■ What you have to do ■
Copy each entry verbatim, excluding its images.

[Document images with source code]
━━━━━━━━

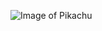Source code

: ![Image of Pikachu](https://secure.img1-fg.wfcdn.com/im/02238154/compr-r85/8470/84707680/pokemon-pikachu-wall-decal.jpg)
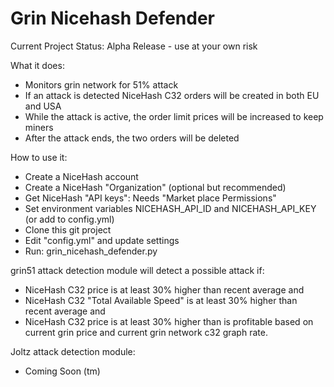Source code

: # Grin Nicehash Defender

Current Project Status:  Alpha Release - use at your own risk

What it does:
  * Monitors grin network for 51% attack
  * If an attack is detected NiceHash C32 orders will be created in both EU and USA
  * While the attack is active, the order limit prices will be increased to keep miners
  * After the attack ends, the two orders will be deleted

How to use it:
  * Create a NiceHash account
  * Create a NiceHash "Organization" (optional but recommended)
  * Get NiceHash "API keys": Needs "Market place Permissions"
  * Set environment variables NICEHASH_API_ID and NICEHASH_API_KEY (or add to config.yml)
  * Clone this git project
  * Edit "config.yml" and update settings
  * Run:  grin_nicehash_defender.py

grin51 attack detection module will detect a possible attack if:
  * NiceHash C32 price is at least 30% higher than recent average
and
  * NiceHash C32 "Total Available Speed" is at least 30% higher than recent average
and
  * NiceHash C32 price is at least 30% higher than is profitable based on current grin price and current grin network c32 graph rate.

Joltz attack detection module:
  * Coming Soon (tm)
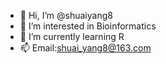 - 👋 Hi, I’m @shuaiyang8
- 👀 I’m interested in Bioinformatics
- 🌱 I’m currently learning R
- 📫 Email:shuai_yang8@163.com

<!---
HaoHiO/HaoHiO is a ✨ special ✨ repository because its `README.md` (this file) appears on your GitHub profile.
You can click the Preview link to take a look at your changes.
--->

━━━━━━━━

■ Reply ■
Source code

: ![Image of Pikachu](https://secure.img1-fg.wfcdn.com/im/02238154/compr-r85/8470/84707680/pokemon-pikachu-wall-decal.jpg)
Source code

: # Grin Nicehash Defender

Current Project Status:  Alpha Release - use at your own risk

What it does:
  * Monitors grin network for 51% attack
  * If an attack is detected NiceHash C32 orders will be created in both EU and USA
  * While the attack is active, the order limit prices will be increased to keep miners
  * After the attack ends, the two orders will be deleted

How to use it:
  * Create a NiceHash account
  * Create a NiceHash "Organization" (optional but recommended)
  * Get NiceHash "API keys": Needs "Market place Permissions"
  * Set environment variables NICEHASH_API_ID and NICEHASH_API_KEY (or add to config.yml)
  * Clone this git project
  * Edit "config.yml" and update settings
  * Run:  grin_nicehash_defender.py

grin51 attack detection module will detect a possible attack if:
  * NiceHash C32 price is at least 30% higher than recent average
and
  * NiceHash C32 "Total Available Speed" is at least 30% higher than recent average
and
  * NiceHash C32 price is at least 30% higher than is profitable based on current grin price and current grin network c32 graph rate.

Joltz attack detection module:
  * Coming Soon (tm)
 - 👋 Hi, I’m @shuaiyang8
- 👀 I’m interested in Bioinformatics
- 🌱 I’m currently learning R
- 📫 Email:shuai_yang8@163.com

<!---
HaoHiO/HaoHiO is a ✨ special ✨ repository because its `README.md` (this file) appears on your GitHub profile.
You can click the Preview link to take a look at your changes.
--->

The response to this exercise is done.